In classification models, the mean cannot be used for aggregation of outcomes in the subspaces. The mode outcome can and therefore the aggregation works like a ballot, each of the randomly generated trees casts one vote for its predicted category. The winner of the ballot turns into the model prediction for the message. In each subspace \(\mathbb {R}_n\), the proportion of class d messages is \({\hat{p}}_{nd}=\frac{1}{N_n} \sum _{m: \,{\mathbf {x}}^m\in \mathbb {R}_n} \mathbb {1}(y^m=d)\). The majority class d(n) in \(\mathbb {R}_n\) determines the response that the tree model attributes to a message, that is,

$$\begin{aligned} f({\mathbf {x}}^m) = d(n: {\mathbf {x}}^m\in \mathbb {R}_n)=\arg \max _d ({\hat{p}}_{nd}: {\mathbf {x}}^m\in \mathbb {R}_n). \end{aligned}$$

With 500 trees, the majority class d over all 500 trees is the prediction for \({\mathbf {x}}^m\).

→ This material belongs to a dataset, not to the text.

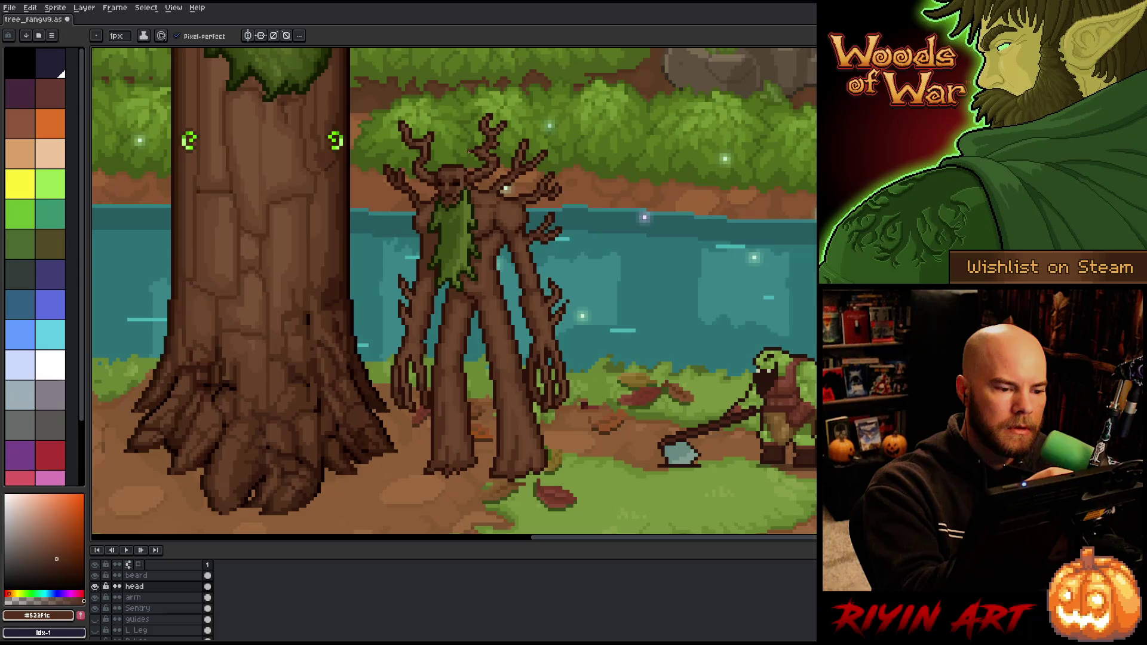
{"action": "left_click", "coordinate": [457, 172], "text": "alt"}
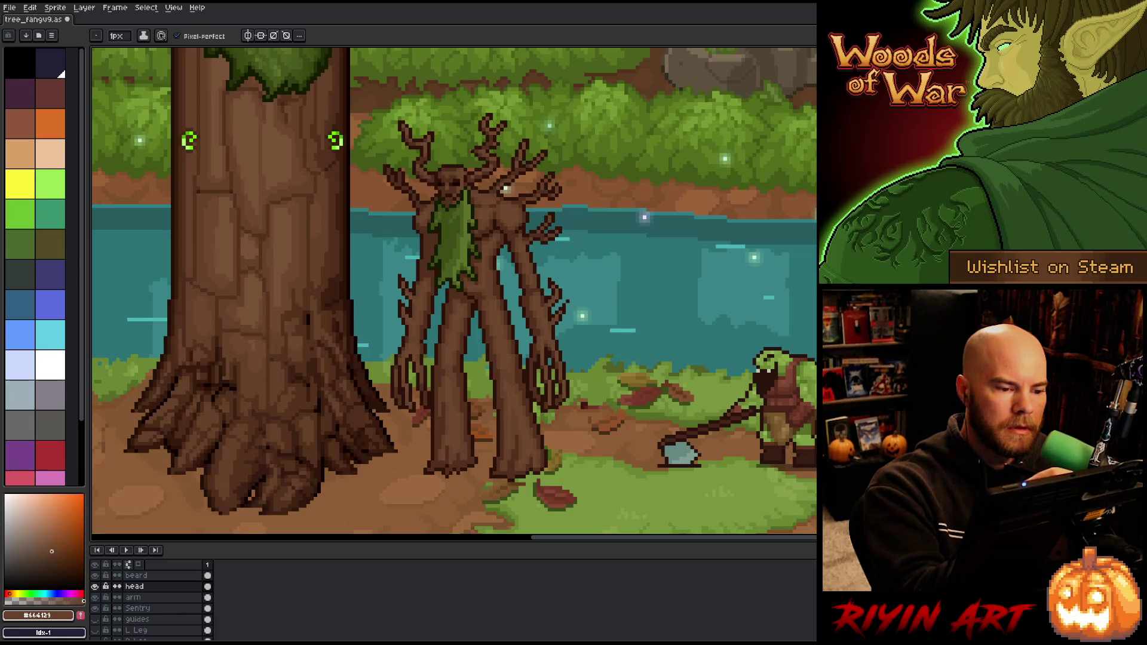
{"action": "left_click", "coordinate": [456, 167], "text": "alt"}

In classification, various error criteria can be conceived. The misclassification error counts the number of misclassified messages and is thus intuitive but not differentiable. I will report the Gini impurity, which gives the error rate not for majority classification, but for a mixture model of classifying a randomly chosen observation in \(\mathbb {R}_n\) of category d into category \(d'\) with a probability that corresponds to the proportion \({\hat{p}}_{nd'}\): \(Q_{Gini}=\sum _{d\ne d'} {\hat{p}}_{nd} {\hat{p}}_{nd'}\). This criterion measures dispersion in the categorization and is 0 if all messages in \(\mathbb {R}_n\) fall into one category.

In random forests, many uncorrelated trees are grown and then aggregated. “They can capture complex interactions structures in the data, and if grown sufficiently deep, have relatively low bias. Since trees are notoriously noisy, they benefit greatly from the averaging.” (HTF, p. 587f.).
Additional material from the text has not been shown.